┌─ Input data
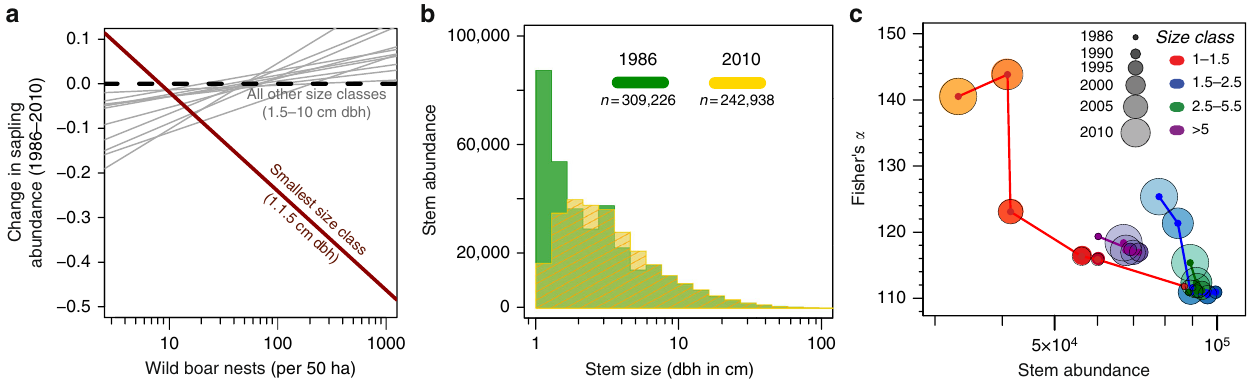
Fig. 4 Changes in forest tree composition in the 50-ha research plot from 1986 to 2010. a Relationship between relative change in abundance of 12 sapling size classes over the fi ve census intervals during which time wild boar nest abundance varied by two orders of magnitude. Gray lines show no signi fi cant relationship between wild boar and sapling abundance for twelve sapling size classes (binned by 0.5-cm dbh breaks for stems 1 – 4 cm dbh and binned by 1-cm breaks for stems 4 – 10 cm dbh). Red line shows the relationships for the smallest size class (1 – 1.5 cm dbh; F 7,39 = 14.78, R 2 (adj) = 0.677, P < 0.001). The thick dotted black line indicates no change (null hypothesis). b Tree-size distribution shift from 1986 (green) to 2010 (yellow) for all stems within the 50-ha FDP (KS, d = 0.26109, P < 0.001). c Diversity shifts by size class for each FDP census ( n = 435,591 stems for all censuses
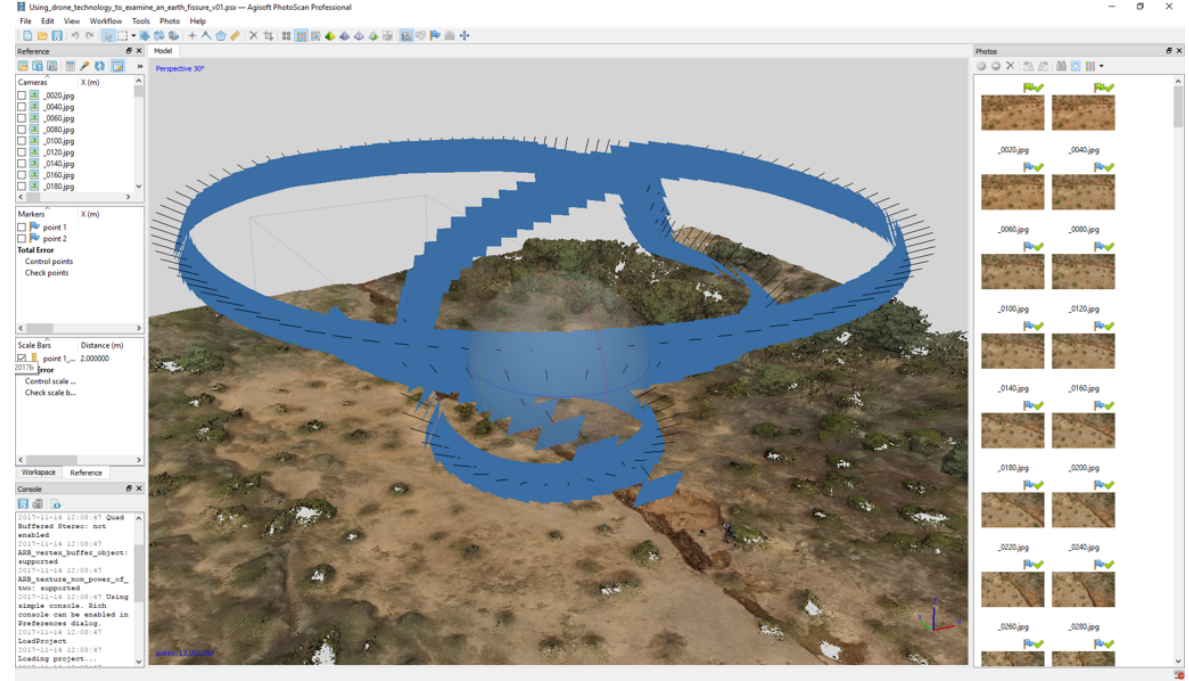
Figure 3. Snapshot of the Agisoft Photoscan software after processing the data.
└─
┌─ Input data
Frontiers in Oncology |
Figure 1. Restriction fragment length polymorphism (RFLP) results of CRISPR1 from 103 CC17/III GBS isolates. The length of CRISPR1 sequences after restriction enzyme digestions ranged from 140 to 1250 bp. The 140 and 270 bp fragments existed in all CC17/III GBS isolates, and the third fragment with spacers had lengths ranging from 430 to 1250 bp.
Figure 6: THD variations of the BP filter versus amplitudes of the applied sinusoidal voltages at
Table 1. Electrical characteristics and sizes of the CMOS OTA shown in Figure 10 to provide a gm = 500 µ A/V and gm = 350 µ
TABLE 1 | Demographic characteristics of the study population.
└─
▶ **Task to complete**: Report each line of the material above where the word "characteristics" appears.

▶ **Task response**:
Table 1. Electrical characteristics and sizes of the CMOS OTA shown in Figure 10 to provide a gm = 500 µ A/V and gm = 350 µ
TABLE 1 | Demographic characteristics of the study population.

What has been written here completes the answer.